- SUPPLIED MATERIAL
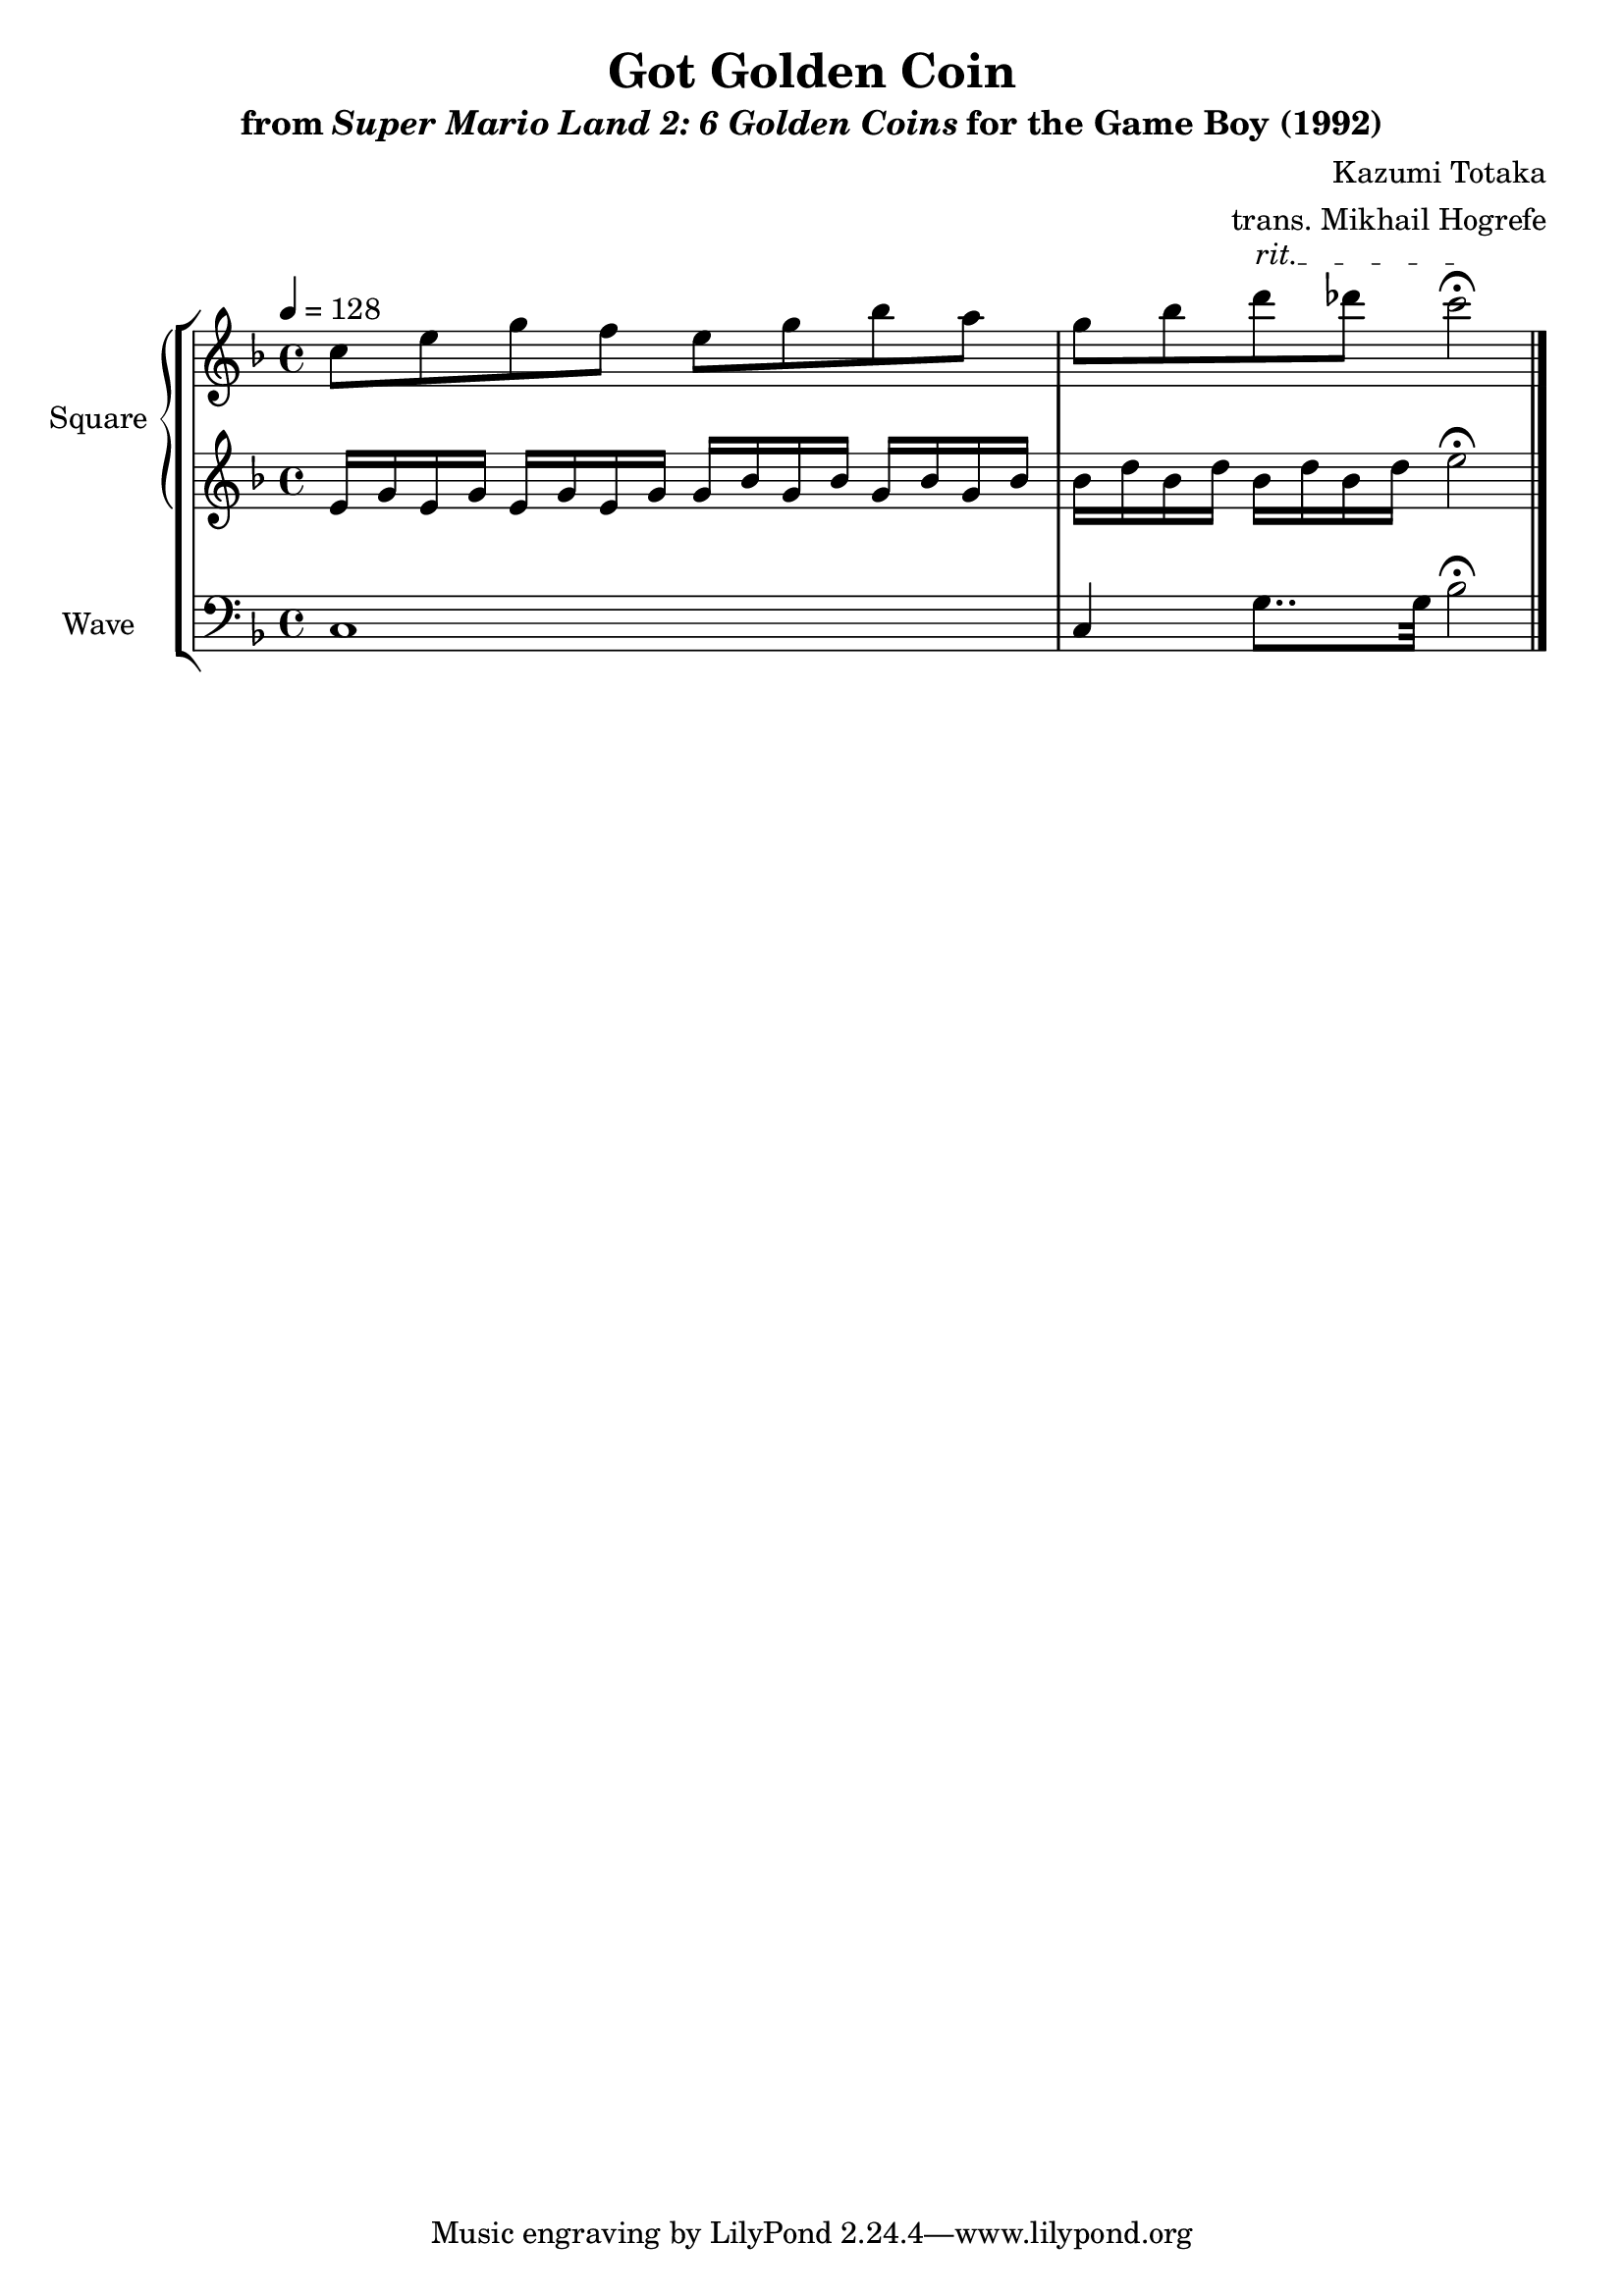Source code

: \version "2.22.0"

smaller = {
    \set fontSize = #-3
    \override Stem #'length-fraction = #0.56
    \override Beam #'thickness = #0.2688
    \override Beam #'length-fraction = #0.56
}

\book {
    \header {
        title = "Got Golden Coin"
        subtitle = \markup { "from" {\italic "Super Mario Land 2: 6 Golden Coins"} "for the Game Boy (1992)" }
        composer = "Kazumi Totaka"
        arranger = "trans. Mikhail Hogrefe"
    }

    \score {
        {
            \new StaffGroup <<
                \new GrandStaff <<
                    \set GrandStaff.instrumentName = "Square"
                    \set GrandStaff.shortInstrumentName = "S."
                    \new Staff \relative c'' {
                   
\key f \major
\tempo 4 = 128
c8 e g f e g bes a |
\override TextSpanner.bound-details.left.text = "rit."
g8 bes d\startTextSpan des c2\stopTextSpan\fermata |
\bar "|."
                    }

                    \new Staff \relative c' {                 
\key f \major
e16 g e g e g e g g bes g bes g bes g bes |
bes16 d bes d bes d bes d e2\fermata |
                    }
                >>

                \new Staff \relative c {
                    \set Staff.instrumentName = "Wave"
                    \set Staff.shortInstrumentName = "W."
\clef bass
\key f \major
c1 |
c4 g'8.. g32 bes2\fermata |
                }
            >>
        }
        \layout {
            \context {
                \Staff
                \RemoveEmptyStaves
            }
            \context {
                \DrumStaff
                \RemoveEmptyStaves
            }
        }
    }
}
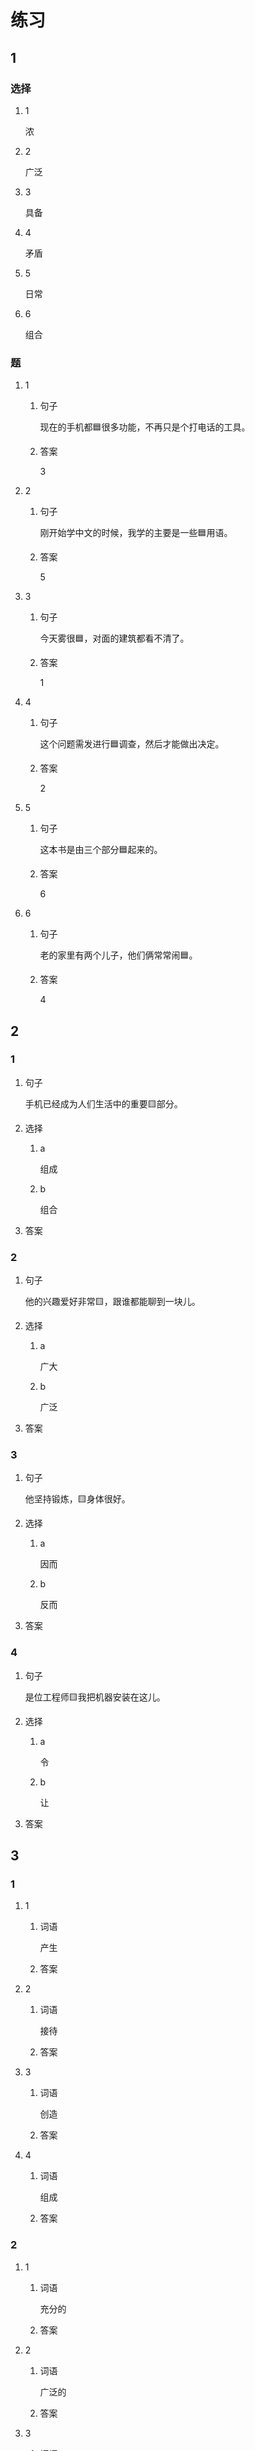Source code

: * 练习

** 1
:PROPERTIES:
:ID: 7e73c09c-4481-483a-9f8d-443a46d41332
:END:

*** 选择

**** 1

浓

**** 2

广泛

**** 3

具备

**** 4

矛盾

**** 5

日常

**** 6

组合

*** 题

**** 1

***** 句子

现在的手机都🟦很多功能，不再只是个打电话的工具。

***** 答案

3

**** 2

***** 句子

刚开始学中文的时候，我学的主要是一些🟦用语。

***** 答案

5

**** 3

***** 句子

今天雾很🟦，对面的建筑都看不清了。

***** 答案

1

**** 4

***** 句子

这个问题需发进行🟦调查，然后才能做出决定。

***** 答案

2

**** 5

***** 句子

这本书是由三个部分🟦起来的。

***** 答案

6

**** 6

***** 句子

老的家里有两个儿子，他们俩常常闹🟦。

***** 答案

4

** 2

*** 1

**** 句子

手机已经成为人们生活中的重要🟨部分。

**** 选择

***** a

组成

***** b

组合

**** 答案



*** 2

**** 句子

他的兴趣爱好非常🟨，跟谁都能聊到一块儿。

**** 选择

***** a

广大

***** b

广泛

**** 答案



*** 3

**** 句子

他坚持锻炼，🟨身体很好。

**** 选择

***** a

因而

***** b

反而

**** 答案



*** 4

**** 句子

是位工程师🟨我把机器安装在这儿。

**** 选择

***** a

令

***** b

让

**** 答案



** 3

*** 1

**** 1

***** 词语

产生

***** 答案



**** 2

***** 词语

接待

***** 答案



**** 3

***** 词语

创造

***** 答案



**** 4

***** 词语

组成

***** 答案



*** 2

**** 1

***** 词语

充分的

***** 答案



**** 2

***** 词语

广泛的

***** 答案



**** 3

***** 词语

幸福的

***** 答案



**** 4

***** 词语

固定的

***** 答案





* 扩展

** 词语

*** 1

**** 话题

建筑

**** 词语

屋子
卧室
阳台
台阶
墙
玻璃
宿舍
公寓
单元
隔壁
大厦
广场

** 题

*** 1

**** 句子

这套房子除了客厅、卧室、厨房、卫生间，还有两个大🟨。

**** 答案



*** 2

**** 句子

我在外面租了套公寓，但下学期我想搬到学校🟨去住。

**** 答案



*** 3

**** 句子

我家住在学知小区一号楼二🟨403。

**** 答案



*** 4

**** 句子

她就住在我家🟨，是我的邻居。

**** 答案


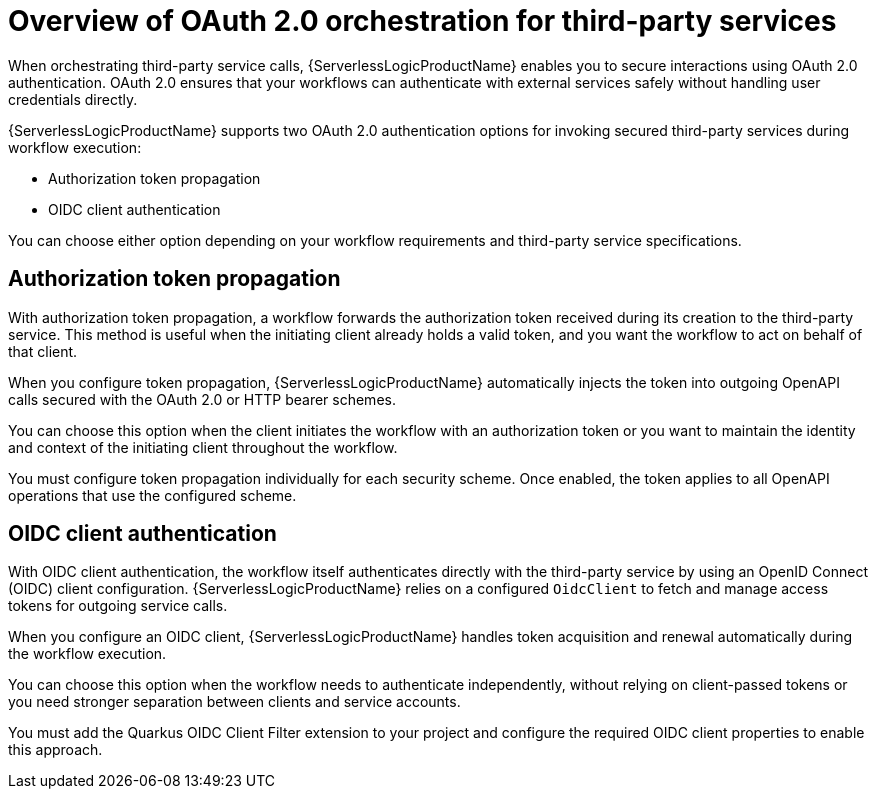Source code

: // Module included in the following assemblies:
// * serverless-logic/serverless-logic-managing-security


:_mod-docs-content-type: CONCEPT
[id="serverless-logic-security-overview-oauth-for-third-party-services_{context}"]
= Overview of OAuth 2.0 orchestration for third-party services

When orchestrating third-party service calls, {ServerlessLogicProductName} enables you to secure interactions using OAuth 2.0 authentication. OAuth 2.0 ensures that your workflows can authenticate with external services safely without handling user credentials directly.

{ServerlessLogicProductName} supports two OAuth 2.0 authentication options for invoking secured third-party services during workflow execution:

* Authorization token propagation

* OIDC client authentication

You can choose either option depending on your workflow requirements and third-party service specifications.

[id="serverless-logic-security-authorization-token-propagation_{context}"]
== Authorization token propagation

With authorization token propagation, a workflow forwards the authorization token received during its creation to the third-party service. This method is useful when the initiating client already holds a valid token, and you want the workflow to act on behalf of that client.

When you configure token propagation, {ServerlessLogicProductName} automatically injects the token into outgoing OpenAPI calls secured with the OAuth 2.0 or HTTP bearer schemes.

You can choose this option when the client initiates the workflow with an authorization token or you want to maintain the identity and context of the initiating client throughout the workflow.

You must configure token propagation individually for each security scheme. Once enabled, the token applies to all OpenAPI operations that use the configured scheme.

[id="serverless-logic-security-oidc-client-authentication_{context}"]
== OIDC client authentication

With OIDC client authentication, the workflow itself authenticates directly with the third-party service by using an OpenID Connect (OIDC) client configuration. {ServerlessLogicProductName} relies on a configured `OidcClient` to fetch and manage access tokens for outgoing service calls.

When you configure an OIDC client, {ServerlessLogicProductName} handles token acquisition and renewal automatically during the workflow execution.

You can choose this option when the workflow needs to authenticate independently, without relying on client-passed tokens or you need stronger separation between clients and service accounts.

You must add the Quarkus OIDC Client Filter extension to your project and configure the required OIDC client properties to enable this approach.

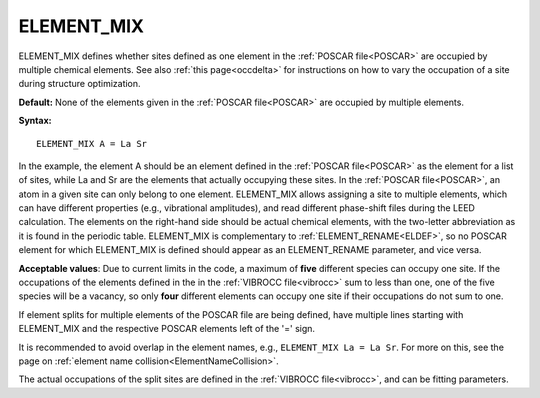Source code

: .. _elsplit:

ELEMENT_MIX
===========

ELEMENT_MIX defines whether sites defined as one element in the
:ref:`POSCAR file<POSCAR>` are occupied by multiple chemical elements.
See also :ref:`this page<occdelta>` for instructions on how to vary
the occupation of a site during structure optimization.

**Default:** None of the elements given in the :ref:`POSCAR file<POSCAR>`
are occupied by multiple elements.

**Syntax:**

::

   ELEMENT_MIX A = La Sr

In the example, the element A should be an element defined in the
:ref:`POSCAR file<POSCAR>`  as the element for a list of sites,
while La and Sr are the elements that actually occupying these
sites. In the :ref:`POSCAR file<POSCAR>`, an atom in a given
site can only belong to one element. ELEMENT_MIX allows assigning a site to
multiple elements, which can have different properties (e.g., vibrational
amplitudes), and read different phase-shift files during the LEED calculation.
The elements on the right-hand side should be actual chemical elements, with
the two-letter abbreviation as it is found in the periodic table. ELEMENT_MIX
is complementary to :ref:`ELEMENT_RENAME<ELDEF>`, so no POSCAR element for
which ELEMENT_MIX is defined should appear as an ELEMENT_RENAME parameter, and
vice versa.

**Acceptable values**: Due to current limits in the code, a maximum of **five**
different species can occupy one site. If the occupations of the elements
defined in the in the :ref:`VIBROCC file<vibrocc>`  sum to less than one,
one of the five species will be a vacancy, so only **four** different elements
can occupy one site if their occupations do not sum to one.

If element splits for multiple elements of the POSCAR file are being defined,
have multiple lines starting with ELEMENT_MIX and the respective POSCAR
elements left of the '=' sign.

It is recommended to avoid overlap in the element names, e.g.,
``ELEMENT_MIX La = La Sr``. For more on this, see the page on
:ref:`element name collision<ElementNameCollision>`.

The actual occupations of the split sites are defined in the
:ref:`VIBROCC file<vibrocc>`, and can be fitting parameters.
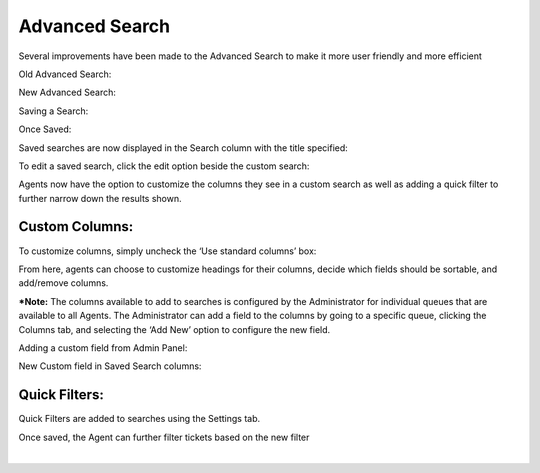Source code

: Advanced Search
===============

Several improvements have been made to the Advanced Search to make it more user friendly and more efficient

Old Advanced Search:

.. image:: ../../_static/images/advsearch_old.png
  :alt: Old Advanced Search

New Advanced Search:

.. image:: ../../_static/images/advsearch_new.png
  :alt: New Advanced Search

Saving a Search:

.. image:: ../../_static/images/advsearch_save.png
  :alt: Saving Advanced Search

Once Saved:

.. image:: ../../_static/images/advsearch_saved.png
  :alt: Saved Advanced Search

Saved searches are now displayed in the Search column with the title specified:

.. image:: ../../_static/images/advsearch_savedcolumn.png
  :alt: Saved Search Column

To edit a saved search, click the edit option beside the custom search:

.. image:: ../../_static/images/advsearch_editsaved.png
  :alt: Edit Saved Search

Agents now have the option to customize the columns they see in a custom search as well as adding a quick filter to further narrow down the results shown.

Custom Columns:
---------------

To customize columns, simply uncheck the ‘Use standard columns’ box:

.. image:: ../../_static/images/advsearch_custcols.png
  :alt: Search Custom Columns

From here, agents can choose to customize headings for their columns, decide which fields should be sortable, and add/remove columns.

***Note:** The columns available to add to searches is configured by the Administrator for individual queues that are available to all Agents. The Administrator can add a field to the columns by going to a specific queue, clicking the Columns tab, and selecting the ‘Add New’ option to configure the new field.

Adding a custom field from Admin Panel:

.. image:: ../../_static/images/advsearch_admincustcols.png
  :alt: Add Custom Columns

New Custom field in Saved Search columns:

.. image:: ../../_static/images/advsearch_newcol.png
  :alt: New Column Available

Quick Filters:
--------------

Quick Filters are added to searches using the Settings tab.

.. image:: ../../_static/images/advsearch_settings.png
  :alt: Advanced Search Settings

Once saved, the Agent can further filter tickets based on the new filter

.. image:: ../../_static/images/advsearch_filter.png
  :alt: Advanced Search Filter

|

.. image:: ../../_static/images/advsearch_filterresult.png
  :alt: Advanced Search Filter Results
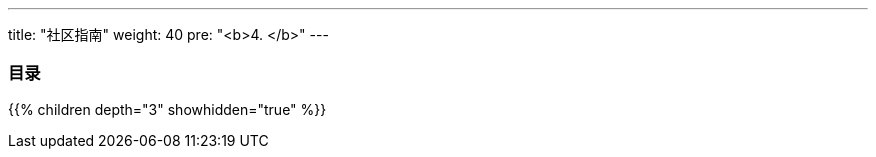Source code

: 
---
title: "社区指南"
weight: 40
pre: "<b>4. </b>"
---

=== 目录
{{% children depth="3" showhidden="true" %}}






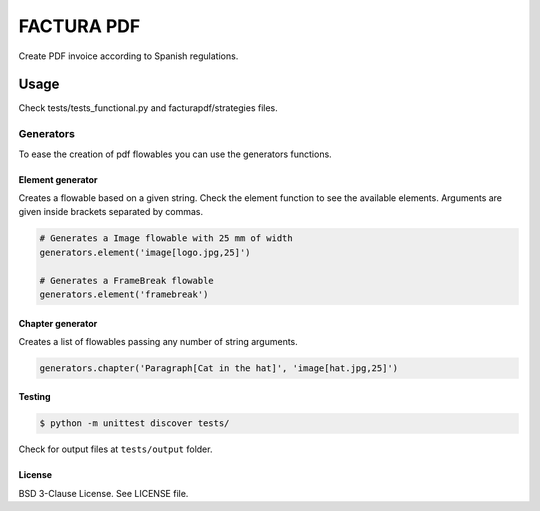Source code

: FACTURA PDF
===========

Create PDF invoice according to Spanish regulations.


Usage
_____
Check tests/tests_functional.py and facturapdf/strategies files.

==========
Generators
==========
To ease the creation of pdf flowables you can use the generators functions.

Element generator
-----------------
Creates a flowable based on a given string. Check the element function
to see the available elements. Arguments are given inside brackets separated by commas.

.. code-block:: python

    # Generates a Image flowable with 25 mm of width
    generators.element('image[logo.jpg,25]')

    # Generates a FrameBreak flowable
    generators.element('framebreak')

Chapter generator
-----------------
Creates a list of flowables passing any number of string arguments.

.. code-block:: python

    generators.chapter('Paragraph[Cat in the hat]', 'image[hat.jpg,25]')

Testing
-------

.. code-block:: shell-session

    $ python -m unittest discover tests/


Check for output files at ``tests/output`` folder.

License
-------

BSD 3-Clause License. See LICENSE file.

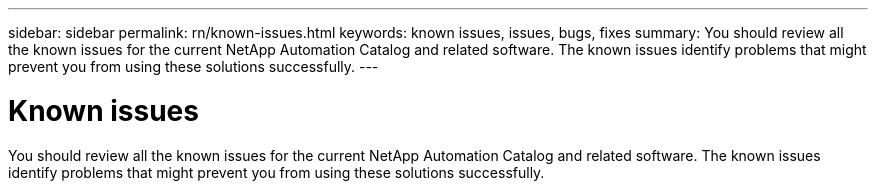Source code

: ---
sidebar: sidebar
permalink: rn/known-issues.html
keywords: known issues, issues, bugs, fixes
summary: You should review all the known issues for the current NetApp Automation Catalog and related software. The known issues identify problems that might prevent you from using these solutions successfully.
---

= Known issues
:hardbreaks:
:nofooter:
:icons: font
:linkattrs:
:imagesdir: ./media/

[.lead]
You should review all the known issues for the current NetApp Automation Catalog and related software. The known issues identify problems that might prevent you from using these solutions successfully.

- PROBLEM
Scan the data above line by line. Please say how many lines hold the word "related", and give only that number.

- RESULT OF THE EXERCISE
2